The flood is being dealt with, thanks to some hard work in Louisiana and Clarksville, and both towns will recover.
But it will be awhile before area citizens psychologically get over Hughes’ sudden death.
It’s hard to understand why someone dies suddenly in the prime of their lives. It often strains a person’s faith in a higher being and that is understandable.
Although I didn’t know Chief Hughes very well personally, he was a likeable fellow and it seemed the citizens liked him.
Hughes could have gone on to other places for more money, but he didn’t. Apparently there was something about protecting this town that kept him here and we should all be grateful for the standard he set.
The turnover in the police department has been constant the past few years, with officers wanting to step up in pay at other places. Hughes took it upon himself to take on the shifts they left in order to keep the town covered and running smoothly.
I saw him patrolling the city at all hours and on several occasions I witnessed him handling tense police situations with aplomb and professionalism.
Hughes didn’t like talking about himself, at least not with the city’s editor, but he said quite a bit whenever I asked him about the work of his officers, of whom he was extremely proud.

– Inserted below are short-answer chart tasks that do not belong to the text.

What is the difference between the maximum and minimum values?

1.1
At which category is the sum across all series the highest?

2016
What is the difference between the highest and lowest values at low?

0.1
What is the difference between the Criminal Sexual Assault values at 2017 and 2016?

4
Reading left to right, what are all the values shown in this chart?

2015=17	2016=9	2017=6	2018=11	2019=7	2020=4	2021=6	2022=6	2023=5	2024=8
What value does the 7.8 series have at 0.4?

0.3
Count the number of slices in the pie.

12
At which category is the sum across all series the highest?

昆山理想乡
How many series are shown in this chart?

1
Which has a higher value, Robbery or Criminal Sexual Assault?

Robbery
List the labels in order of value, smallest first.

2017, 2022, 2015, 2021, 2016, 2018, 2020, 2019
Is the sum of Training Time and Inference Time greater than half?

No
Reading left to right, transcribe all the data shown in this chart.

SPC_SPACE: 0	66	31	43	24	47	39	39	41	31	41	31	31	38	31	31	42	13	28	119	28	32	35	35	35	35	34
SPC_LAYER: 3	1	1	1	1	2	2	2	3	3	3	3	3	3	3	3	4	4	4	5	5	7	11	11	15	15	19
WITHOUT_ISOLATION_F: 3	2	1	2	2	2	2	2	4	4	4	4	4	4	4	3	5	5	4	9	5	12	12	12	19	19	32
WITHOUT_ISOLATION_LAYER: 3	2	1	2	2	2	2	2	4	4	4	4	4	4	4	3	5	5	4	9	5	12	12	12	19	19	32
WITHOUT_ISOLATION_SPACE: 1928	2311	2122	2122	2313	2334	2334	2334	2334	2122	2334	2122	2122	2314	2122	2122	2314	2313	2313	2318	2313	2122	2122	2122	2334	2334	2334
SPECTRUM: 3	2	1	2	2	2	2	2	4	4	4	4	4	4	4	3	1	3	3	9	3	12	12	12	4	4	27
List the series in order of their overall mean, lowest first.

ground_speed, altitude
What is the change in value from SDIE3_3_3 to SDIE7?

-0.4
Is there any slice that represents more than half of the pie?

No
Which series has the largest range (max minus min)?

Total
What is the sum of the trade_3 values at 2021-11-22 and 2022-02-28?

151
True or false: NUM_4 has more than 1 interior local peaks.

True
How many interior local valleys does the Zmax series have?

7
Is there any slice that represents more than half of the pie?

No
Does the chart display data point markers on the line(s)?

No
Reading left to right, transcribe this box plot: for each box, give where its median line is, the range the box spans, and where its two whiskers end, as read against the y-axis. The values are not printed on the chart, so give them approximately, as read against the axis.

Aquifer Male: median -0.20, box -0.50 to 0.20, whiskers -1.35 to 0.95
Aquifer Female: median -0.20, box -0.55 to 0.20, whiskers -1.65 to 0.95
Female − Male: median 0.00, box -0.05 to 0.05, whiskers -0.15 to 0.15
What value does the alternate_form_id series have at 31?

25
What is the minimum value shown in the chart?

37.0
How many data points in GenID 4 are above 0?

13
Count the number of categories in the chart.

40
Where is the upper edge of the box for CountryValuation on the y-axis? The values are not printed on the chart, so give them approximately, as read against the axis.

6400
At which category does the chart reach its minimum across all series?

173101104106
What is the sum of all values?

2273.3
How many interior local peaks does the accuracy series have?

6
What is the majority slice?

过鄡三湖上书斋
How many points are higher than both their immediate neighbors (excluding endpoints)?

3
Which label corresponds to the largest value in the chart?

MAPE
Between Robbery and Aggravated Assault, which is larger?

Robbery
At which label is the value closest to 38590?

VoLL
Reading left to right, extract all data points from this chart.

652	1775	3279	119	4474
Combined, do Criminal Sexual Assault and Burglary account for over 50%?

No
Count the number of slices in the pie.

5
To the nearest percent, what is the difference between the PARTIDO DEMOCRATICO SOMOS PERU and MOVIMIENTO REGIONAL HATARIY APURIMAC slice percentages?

I find it interesting that my last interview with Chief Hughes was about National Night Out on Aug. 5 and Neighborhood Watch.
Hughes was a strong believer in working with the community to deter crime and he wanted to get those two programs going stronger.
I can’t think of a better tribute to Chief Hughes than Louisiana citizens holding National Night Out block parties to propel his philosophy. What better way could there be to honor his legacy than showing up to one of those parties to further his work?
I’m asking the citizens of Louisiana to show their love and respect for Chief Hughes at those block parties. It’s the least we can do for a person who is already missed.
The city is in fine hands with the police force Hughes left behind. Now we can show them how appreciated he was and they are.